Task requirements
Reproduce, exactly and in full, the records that follow, minus any pictures.

Stored data entries
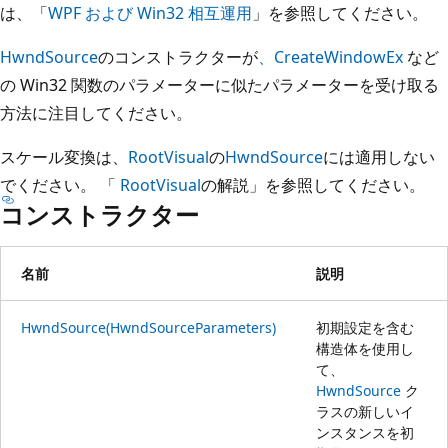
は、「
WPF および Win32 相互運用
」を参照してください。
HwndSource
のコンストラクターが
、CreateWindowEx
など
の Win32 関数のパラメーターに似たパラメーターを受け取る
方法に注目してください。
スケール変換は、
RootVisual
の
HwndSource
には適用しない
でください。 「
RootVisual
の解説」を参照してください。
コンストラクター
名前
説明
HwndSource(HwndSourceParameters)
初期設定を含む
構造体を使用し
て、
HwndSource
ク
ラスの新しいイ
ンスタンスを初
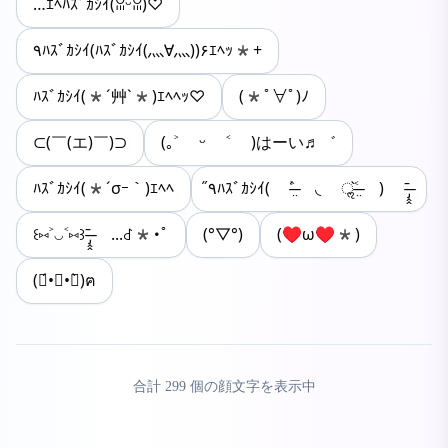
…ｴﾍﾊｽﾞｶｼｲ(ꈍᵕꈍ)♡
٩ﾊｽﾞｶｼｲ(ﾊｽﾞｶｼｲ(灬∀灬))۶ｴﾍｯ*+
ﾊｽﾞｶｼｲ(*´艸`*)ｴﾍﾍｯ♡
(*ﾟ∀ﾟ)ﾉ
⊂(￣(エ)￣)⊃
(｡˃ ᵕ ˂ )はーい♬゛
ﾊｽﾞｶｼｲ(*´σｰ｀)ｴﾍﾍ
٩̋ﾊｽﾞｶｼｲ( ˃̶̤́ ◟ ॢ˂̶̤̀ ) ˉ̶̡̭̭
꒰⑅˃◡˂⑅꒱ˉ̶̡̭̭ ...ꁐ*･ﾟ
(°▽°)
(♥ω♥*)
(๑́•∀•๑̀)ฅ
合計
299
個の顔文字を表示中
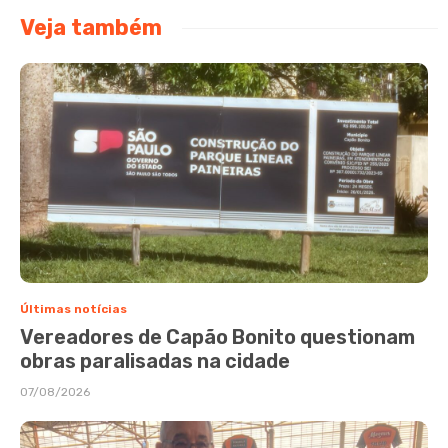
Veja também
Últimas notícias
Vereadores de Capão Bonito questionam
obras paralisadas na cidade
07/08/2026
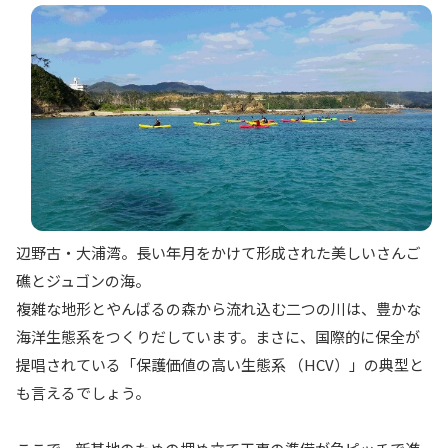
辺野古・大浦湾。長い年月をかけて形成された美しいさんご
礁とジュゴンの海。
複雑な地形とやんばるの森から流れ込む二つの川は、豊かな
海洋生態系をつくりだしています。まさに、国際的に保全が
提唱されている「保護価値の高い生態系 （HCV）」の典型と
も言えるでしょう。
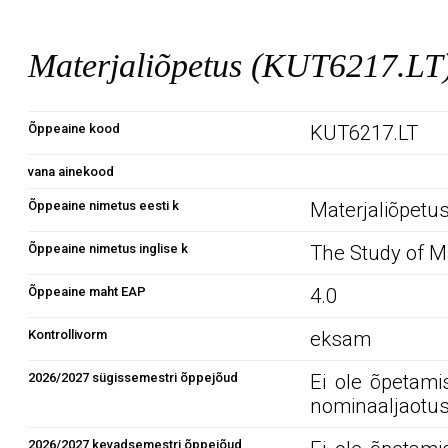
Materjaliõpetus (KUT6217.LT
Õppeaine kood
KUT6217.LT
vana ainekood
Õppeaine nimetus eesti k
Materjaliõpetu
Õppeaine nimetus inglise k
The Study of M
Õppeaine maht EAP
4.0
Kontrollivorm
eksam
2026/2027 sügissemestri õppejõud
Ei ole õpetami
nominaaljaotus
2026/2027 kevadsemestri õppejõud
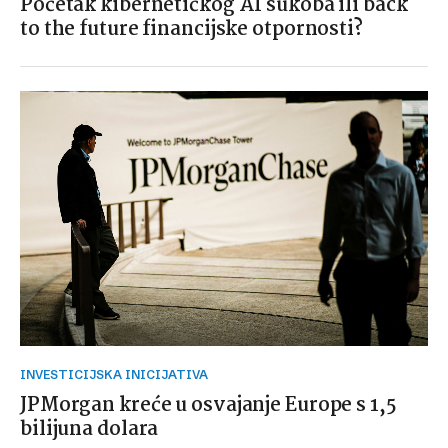
Početak kibernetičkog AI sukoba ili back
to the future financijske otpornosti?
INVESTICIJSKA INICIJATIVA
JPMorgan kreće u osvajanje Europe s 1,5
bilijuna dolara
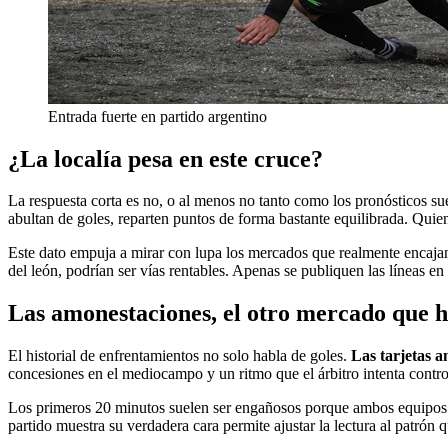
Entrada fuerte en partido argentino
¿La localía pesa en este cruce?
La respuesta corta es no, o al menos no tanto como los pronósticos s
abultan de goles, reparten puntos de forma bastante equilibrada. Quien 
Este dato empuja a mirar con lupa los mercados que realmente encajan c
del león, podrían ser vías rentables. Apenas se publiquen las líneas en
Las amonestaciones, el otro mercado que 
El historial de enfrentamientos no solo habla de goles.
Las tarjetas a
concesiones en el mediocampo y un ritmo que el árbitro intenta controlar
Los primeros 20 minutos suelen ser engañosos porque ambos equipos se 
partido muestra su verdadera cara permite ajustar la lectura al patrón 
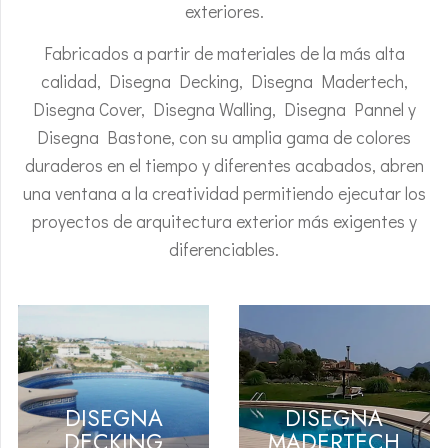
exteriores.
Fabricados a partir de materiales de la más alta
calidad, Disegna Decking, Disegna Madertech,
Disegna Cover, Disegna Walling, Disegna Pannel y
Disegna Bastone, con su amplia gama de colores
duraderos en el tiempo y diferentes acabados, abren
una ventana a la creatividad permitiendo ejecutar los
proyectos de arquitectura exterior más exigentes y
diferenciables.
DISEGNA
DISEGNA
DECKING
MADERTECH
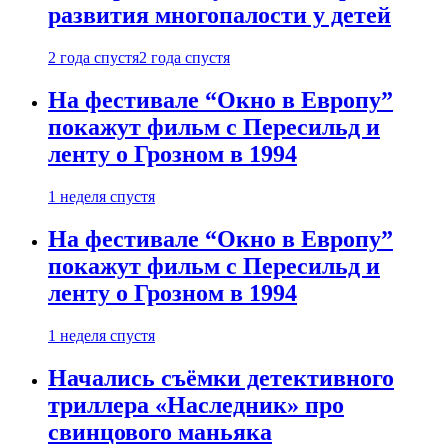
развития многопалости у детей
2 года спустя
2 года спустя
На фестивале “Окно в Европу”
покажут фильм с Пересильд и
ленту о Грозном в 1994
1 неделя спустя
На фестивале “Окно в Европу”
покажут фильм с Пересильд и
ленту о Грозном в 1994
1 неделя спустя
Начались съёмки детективного
триллера «Наследник» про
свинцового маньяка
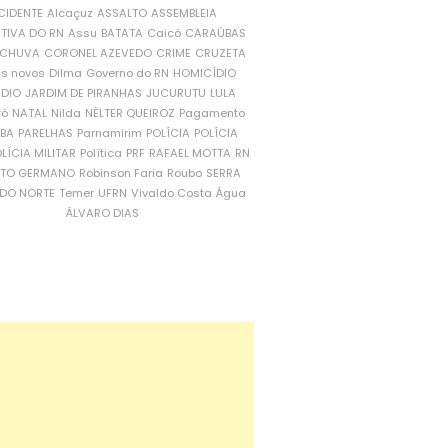
CIDENTE
Alcaçuz
ASSALTO
ASSEMBLEIA
ATIVA DO RN
Assu
BATATA
Caicó
CARAÚBAS
CHUVA
CORONEL AZEVEDO
CRIME
CRUZETA
is novos
Dilma
Governo do RN
HOMICÍDIO
NDIO
JARDIM DE PIRANHAS
JUCURUTU
LULA
ró
NATAL
Nilda
NÉLTER QUEIROZ
Pagamento
ÍBA
PARELHAS
Parnamirim
POLÍCIA
POLÍCIA
LÍCIA MILITAR
Política
PRF
RAFAEL MOTTA
RN
RTO GERMANO
Robinson Faria
Roubo
SERRA
DO NORTE
Temer
UFRN
Vivaldo Costa
Água
ÁLVARO DIAS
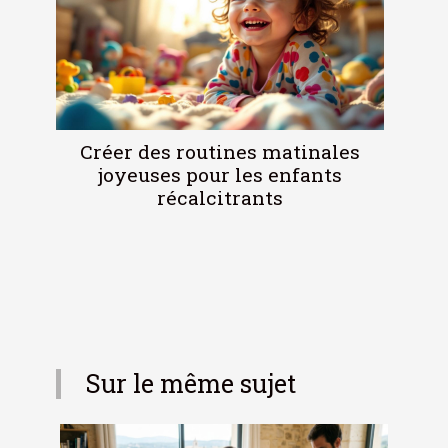
Créer des routines matinales
joyeuses pour les enfants
récalcitrants
Sur le même sujet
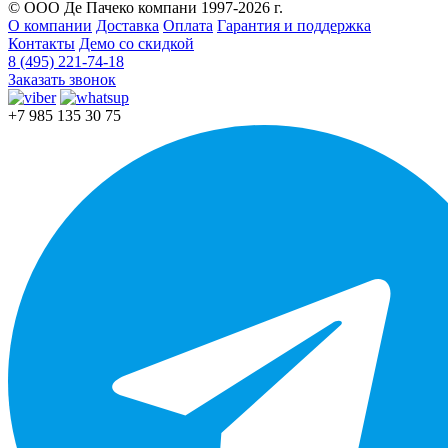
© ООО Де Пачеко компани 1997-2026 г.
О компании
Доставка
Оплата
Гарантия и поддержка
Контакты
Демо со скидкой
8 (495) 221-74-18
Заказать звонок
+7 985 135 30 75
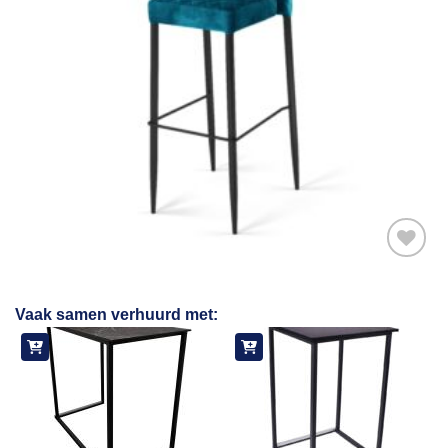
Toevoegen
Vaak samen verhuurd met:
aan
verlanglijst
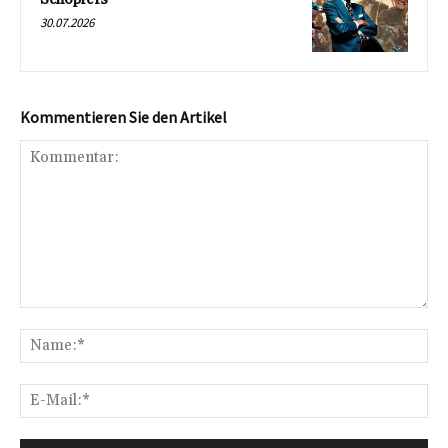
30.07.2026
Kommentieren Sie den Artikel
Kommentar:
Na
E-
Mai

Reply to the exercise
は、「
WPF および Win32 相互運用
」を参照してください。
HwndSource
のコンストラクターが
、CreateWindowEx
など
の Win32 関数のパラメーターに似たパラメーターを受け取る
方法に注目してください。
スケール変換は、
RootVisual
の
HwndSource
には適用しない
でください。 「
RootVisual
の解説」を参照してください。
コンストラクター
名前
説明
HwndSource(HwndSourceParameters)
初期設定を含む
構造体を使用し
て、
HwndSource
ク
ラスの新しいイ
ンスタンスを初
…ｴﾍﾊｽﾞｶｼｲ(ꈍᵕꈍ)♡
٩ﾊｽﾞｶｼｲ(ﾊｽﾞｶｼｲ(灬∀灬))۶ｴﾍｯ*+
ﾊｽﾞｶｼｲ(*´艸`*)ｴﾍﾍｯ♡
(*ﾟ∀ﾟ)ﾉ
⊂(￣(エ)￣)⊃
(｡˃ ᵕ ˂ )はーい♬゛
ﾊｽﾞｶｼｲ(*´σｰ｀)ｴﾍﾍ
٩̋ﾊｽﾞｶｼｲ( ˃̶̤́ ◟ ॢ˂̶̤̀ ) ˉ̶̡̭̭
꒰⑅˃◡˂⑅꒱ˉ̶̡̭̭ ...ꁐ*･ﾟ
(°▽°)
(♥ω♥*)
(๑́•∀•๑̀)ฅ
合計
299
個の顔文字を表示中
Veja também
Últimas notícias
Vereadores de Capão Bonito questionam
obras paralisadas na cidade
07/08/2026
辺野古・大浦湾。長い年月をかけて形成された美しいさんご
礁とジュゴンの海。
複雑な地形とやんばるの森から流れ込む二つの川は、豊かな
海洋生態系をつくりだしています。まさに、国際的に保全が
提唱されている「保護価値の高い生態系 （HCV）」の典型と
も言えるでしょう。
Materjaliõpetus (KUT6217.LT
Õppeaine kood
KUT6217.LT
vana ainekood
Õppeaine nimetus eesti k
Materjaliõpetu
Õppeaine nimetus inglise k
The Study of M
Õppeaine maht EAP
4.0
Kontrollivorm
eksam
2026/2027 sügissemestri õppejõud
Ei ole õpetami
nominaaljaotus
2026/2027 kevadsemestri õppejõud
Početak kibernetičkog AI sukoba ili back
to the future financijske otpornosti?
INVESTICIJSKA INICIJATIVA
JPMorgan kreće u osvajanje Europe s 1,5
bilijuna dolara
Entrada fuerte en partido argentino
¿La localía pesa en este cruce?
La respuesta corta es no, o al menos no tanto como los pronósticos s
abultan de goles, reparten puntos de forma bastante equilibrada. Quien 
Este dato empuja a mirar con lupa los mercados que realmente encajan c
del león, podrían ser vías rentables. Apenas se publiquen las líneas en
Las amonestaciones, el otro mercado que 
El historial de enfrentamientos no solo habla de goles.
Las tarjetas a
concesiones en el mediocampo y un ritmo que el árbitro intenta controlar
Los primeros 20 minutos suelen ser engañosos porque ambos equipos se 
partido muestra su verdadera cara permite ajustar la lectura al patrón 
exteriores.
Fabricados a partir de materiales de la más alta
calidad, Disegna Decking, Disegna Madertech,
Disegna Cover, Disegna Walling, Disegna Pannel y
Disegna Bastone, con su amplia gama de colores
duraderos en el tiempo y diferentes acabados, abren
una ventana a la creatividad permitiendo ejecutar los
proyectos de arquitectura exterior más exigentes y
diferenciables.
DISEGNA
DISEGNA
DECKING
MADERTECH
развития многопалости у детей
2 года спустя
2 года спустя
На фестивале “Окно в Европу”
покажут фильм с Пересильд и
ленту о Грозном в 1994
1 неделя спустя
На фестивале “Окно в Европу”
покажут фильм с Пересильд и
ленту о Грозном в 1994
1 неделя спустя
Начались съёмки детективного
триллера «Наследник» про
свинцового маньяка
CIDENTE
Alcaçuz
ASSALTO
ASSEMBLEIA
ATIVA DO RN
Assu
BATATA
Caicó
CARAÚBAS
CHUVA
CORONEL AZEVEDO
CRIME
CRUZETA
is novos
Dilma
Governo do RN
HOMICÍDIO
NDIO
JARDIM DE PIRANHAS
JUCURUTU
LULA
ró
NATAL
Nilda
NÉLTER QUEIROZ
Pagamento
ÍBA
PARELHAS
Parnamirim
POLÍCIA
POLÍCIA
LÍCIA MILITAR
Política
PRF
RAFAEL MOTTA
RN
RTO GERMANO
Robinson Faria
Roubo
SERRA
DO NORTE
Temer
UFRN
Vivaldo Costa
Água
ÁLVARO DIAS
Créer des routines matinales
joyeuses pour les enfants
récalcitrants
Sur le même sujet
© ООО Де Пачеко компани 1997-2026 г.
О компании
Доставка
Оплата
Гарантия и поддержка
Контакты
Демо со скидкой
8 (495) 221-74-18
Заказать звонок
+7 985 135 30 75
Toevoegen
Vaak samen verhuurd met:
aan
verlanglijst
30.07.2026
Kommentieren Sie den Artikel
Kommentar:
Na
E-
Mai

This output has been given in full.